2. The method of claim 1 wherein the method is less than. 3. The method according to claim 1, wherein the melting point of the lipid exceeds 37 ° C.
3. The method according to any one of 2 above. 4. The method according to claim 1, wherein the solid lipid is a biodegradable substance. 5. The solid lipid comprising lecithin and D, L-α-
The method according to any one of claims 1 to 3, wherein the method is tocopheryl acetate. 6. The method according to claim 1, wherein the solid lipid is a triglyceride. 7. The method according to claim 1, wherein the lipid is octadecane.

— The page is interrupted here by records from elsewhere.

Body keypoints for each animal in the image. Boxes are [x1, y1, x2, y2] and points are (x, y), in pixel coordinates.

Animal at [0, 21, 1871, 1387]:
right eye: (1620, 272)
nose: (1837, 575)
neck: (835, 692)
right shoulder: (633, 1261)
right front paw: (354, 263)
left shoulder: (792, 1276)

The method according to any one of the preceding claims. 8. The method according to claim 1, wherein the solid lipid is cholesterol. 9. The method according to claim 1, wherein the lipid is a quaternary ammonium compound. 10. The method according to claim 1, wherein the ammonium compound is dimethyldioctadecyl ammonium chloride. 11. The method according to claim 1, wherein the ammonium compound is dimethyl distearoyl hydroxyethyl ammonium chloride. 12. The process as claimed in claim 1, wherein sodium deoxycholate is used as the emulsifier. 13. The method according to claim 1, wherein sodium cholate is used as an emulsifier. 14. The method according to claim 1, wherein aluminum hydroxide is included as a synergist. 15. The method according to claim 1, wherein dextran is used to stabilize the lipid colloid solution. 16. The method according to claim 1, wherein polyvinylpyrrolidone is used to stabilize the lipid colloid solution. 17. The method according to any one of claims 1 to 16, wherein the glycopeptide is used at a dose of 10 μg / kg body weight, but may be reduced or omitted. 18. Glycopeptide GMDP (N-acetyl-glucosaminyl-N-acetylmuramyl-L-alanyl-) with a colloidal solution of a solid lipid substance in which the diameter of the particles in the colloidal solution is preferably less than 0.2 μm. D-
Isoglutamine), which enhances the immune response of animals and humans and is added to the antigen solution for injection into animals and humans. 19. The adjuvant of claim 18, wherein said solid lipid substance has a melting point above 37 ° C. 20. The adjuvant according to claim 18, wherein the solid lipid substance is a biodegradable substance. 21. The solid lipid substance comprising lecithin and D, L
The adjuvant according to any one of claims 18 to 20, which is a mixture with -α-tocopheryl acetate. 22. An adjuvant according to any one of claims 18 to 20, wherein the solid lipid substance is a triglyceride. 23. The adjuvant according to claim 18, wherein the solid lipid substance is octadecane. 24. An adjuvant according to any of claims 18 to 20, wherein said solid lipid substance is cholesterol. 25. The adjuvant according to claim 18, wherein the solid lipid substance is a quaternary ammonium compound. 26. The quaternary ammonium compound is dimethyl dioctadecyl ammonium chloride.
Adjuvant according to the above. 27. The adjuvant according to claim 25, wherein the ammonium compound is dimethyl distearoyl hydroxyethyl ammonium chloride. 28. The adjuvant according to claim 18, wherein sodium deoxycholate is used as emulsifier. 29. The adjuvant according to claim 18, wherein sodium cholate is used as an emulsifier. 30. The adjuvant according to claim 18, wherein aluminum hydroxide is included as a synergist. 31. An adjuvant according to any one of claims 18 to 30, wherein dextran is used to stabilize the lipid colloid solution. 32. An adjuvant according to claim 18, wherein polyvinylpyrrolidone is used to stabilize the lipid colloid solution. 33. The dose of the selected glycopeptide is 1
An adjuvant according to any one of claims 18 to 32, which reaches 0 μg / kg body weight. 34. The method of claim 1, wherein the glycopeptide is omitted.
The adjuvant according to any one of 8-32.